Ehrlichkeit bringt oft wenig. Trotzdem ist sie wichtig. Was Ehrlichkeit und Offenheit mit dem Advent zu tun haben, erklärt unser Autor Benedikt Bögle.
Dieser Johannes muss einfach unangenehm auffallen. Mal ehrlich: Wie wirkt jemand, der in der Wüste unterwegs ist, ein Fell aus Kamelhaaren trägt und sich von wildem Honig und – tatsächlich – Heuschrecken ernährt? Seltsam, um es einmal vorsichtig auszudrücken. Aber: Dieser Johannes kommt an. Das Evangelium des zweiten Adventssonntags (Lukas 3,1-6) erzählt davon. Die Leute kommen und hören seine Predigt. Seine Worte aber waren nicht unbedingt angenehm. Im Gegenteil: Johannes verkündet die „Umkehr“. Das griechische Original spricht hier von „metanoia“. Das ist nicht unbedingt einfach zu übersetzen. Es meint so etwas wie „umdenken“. Wo wir im Deutschen von der Umkehr sprechen, haben wir eher eine körperliche Bewegung im Kopf. Man kehrt um, wenn man einen falschen Weg genommen hat. „Bitte wenden“, würde das Navi sagen.
Leben auf dem Prüfstand
„Metanoia“ heißt: Das eigene Denken auf den Kopf stellen. Prüfen, wie das eigene Leben eigentlich so läuft. Kritisch prüfen. Einfach ist das nicht. Mit anderen kann man ja ganz einfach kritisch sein: Man kann die Fehler anderer finden, benennen und kann sich sicher sein, dass man nicht selbst die Konsequenzen ziehen muss. Aber bei sich selbst wird das schon schwerer. Eigene Fehler einzugestehen, ist schwierig; das kann sogar schmerzhaft werden. Zu nichts weniger aber fordert dieser Mann in der Wüste auf. Umdenken. Das Leben auf den Prüfstand stellen.

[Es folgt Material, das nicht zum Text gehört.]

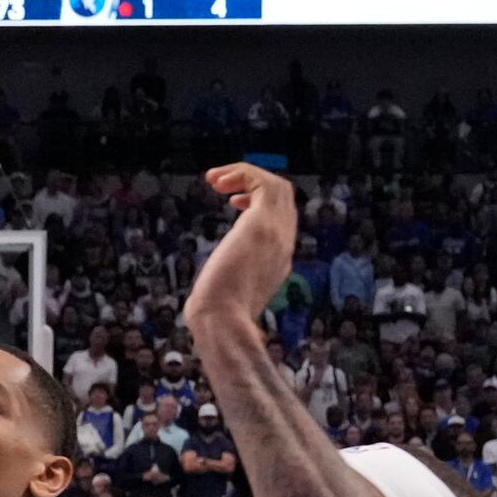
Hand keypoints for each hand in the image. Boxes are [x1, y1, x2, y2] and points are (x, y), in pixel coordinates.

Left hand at [187, 163, 299, 333]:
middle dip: (252, 183)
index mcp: (278, 259)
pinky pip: (263, 183)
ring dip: (246, 175)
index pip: (282, 218)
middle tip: (220, 184)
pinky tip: (219, 181)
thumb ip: (230, 278)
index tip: (233, 201)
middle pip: (283, 198)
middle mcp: (284, 243)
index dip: (259, 202)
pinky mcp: (262, 225)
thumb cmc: (215, 314)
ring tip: (215, 179)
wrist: (222, 322)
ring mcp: (277, 233)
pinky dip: (242, 174)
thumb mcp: (227, 291)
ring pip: (277, 186)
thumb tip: (213, 286)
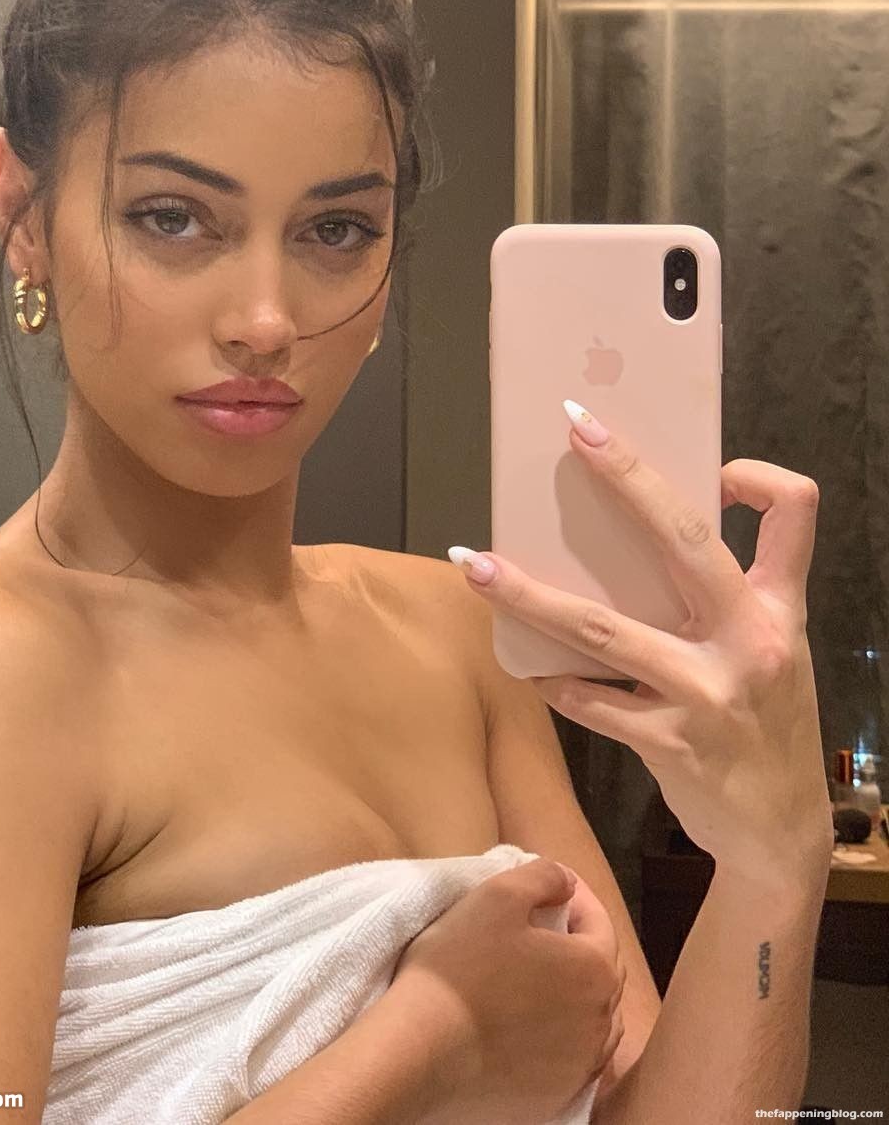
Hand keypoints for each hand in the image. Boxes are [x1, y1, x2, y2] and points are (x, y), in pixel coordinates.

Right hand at [388, 858, 624, 1124]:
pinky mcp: (557, 1097)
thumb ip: (544, 876)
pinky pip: (574, 1058)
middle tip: (544, 927)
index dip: (576, 898)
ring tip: (543, 978)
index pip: (600, 922)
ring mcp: (582, 1067)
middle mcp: (602, 1022)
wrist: (422, 1051)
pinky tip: (532, 1025)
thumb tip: (567, 881)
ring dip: (578, 993)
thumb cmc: (461, 966)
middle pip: (602, 971)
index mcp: (594, 970)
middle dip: (579, 942)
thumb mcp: (498, 894)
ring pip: (595, 1019)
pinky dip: (563, 1036)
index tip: (551, 889)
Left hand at [456, 403, 834, 888]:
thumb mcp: (770, 653)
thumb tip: (637, 545)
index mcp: (777, 609)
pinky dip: (550, 679)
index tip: (710, 468)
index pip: (793, 512)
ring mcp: (708, 693)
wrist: (779, 834)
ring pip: (603, 627)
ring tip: (474, 566)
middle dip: (628, 477)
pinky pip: (589, 700)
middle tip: (578, 433)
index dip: (754, 475)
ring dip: (529, 595)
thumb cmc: (766, 728)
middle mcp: (749, 641)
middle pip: (685, 538)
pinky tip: (523, 665)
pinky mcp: (669, 742)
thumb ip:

Wer so etwas fordert, macht sich zwangsläufig unbeliebt. Das musste auch der Täufer Johannes erleben. Seine etwas unverblümte Art brachte ihn in erhebliche Schwierigkeiten. Den Herrscher Herodes hatte Johannes getadelt, da dieser die Frau seines Bruders geheiratet hatte. Der Frau gefiel das gar nicht. Sie stachelte deswegen ihre hübsche Tochter, die betörend tanzen konnte, an, für einen besonders schönen Tanz den Kopf des Täufers zu fordern. Johannes wurde enthauptet.
Konkrete Ansagen!
Ehrlich zu sein und die Wahrheit zu sagen, bringt selten Begeisterungsstürme ein. Meist ist es unangenehm. Aber trotzdem wichtig! Die Menschen wollen ja konkrete Ansagen haben. Ein Gespräch, das immer vage und im Dunkeln bleibt, verläuft rasch im Sand. Gutes Beispiel: die vergangenen Wahlkämpfe in Deutschland. „Für ein Deutschland, in dem wir gut und gerne leben“ – ja, wer will das denn nicht? „Mehr Gerechtigkeit wagen“ – klar, wer wäre dann gegen Gerechtigkeit? Oder auch im bayerischen Landtagswahlkampf: „Ja zu Bayern“. Wer würde denn „nein“ zu Bayern sagen?
Wer sich nicht positioniert, muss auch keinen allzu starken Gegenwind fürchten. Klar. Wirklich ehrlich ist das aber auch nicht. Die Wahrheit ist oft unangenehm. Aber wichtig. Der Prophet und Täufer Johannes macht das sehr klar. Die Umkehr ist in seiner Predigt die Voraussetzung für die Vergebung. „Ein weiter so“ – verzeiht die vielgehörte Formulierung – „kann es nicht geben.“ Johannes zitiert den Propheten Jesaja: „Was krumm ist, soll gerade werden, was uneben ist, soll zum ebenen Weg werden.“
Nicht einfach, aber wichtig
Diese Predigt ist unangenehm. Johannes nimmt einen klaren Standpunkt ein, der abschreckt, der ihn sogar auf das Schafott führt. Aber ohne einen klaren Standpunkt wäre seine Predigt leer und sinnlos. Worte ohne Inhalt. Sein Standpunkt hat Vorbildcharakter: umdenken, umkehren, neue Wege gehen! Das ist auch der Sinn des Advents. Er soll zum Innehalten einladen. Mal nachdenken, was eigentlich das eigene Leben ausmacht. Wofür man einsteht, was wichtig ist. Einfach ist das nicht. Aber wichtig.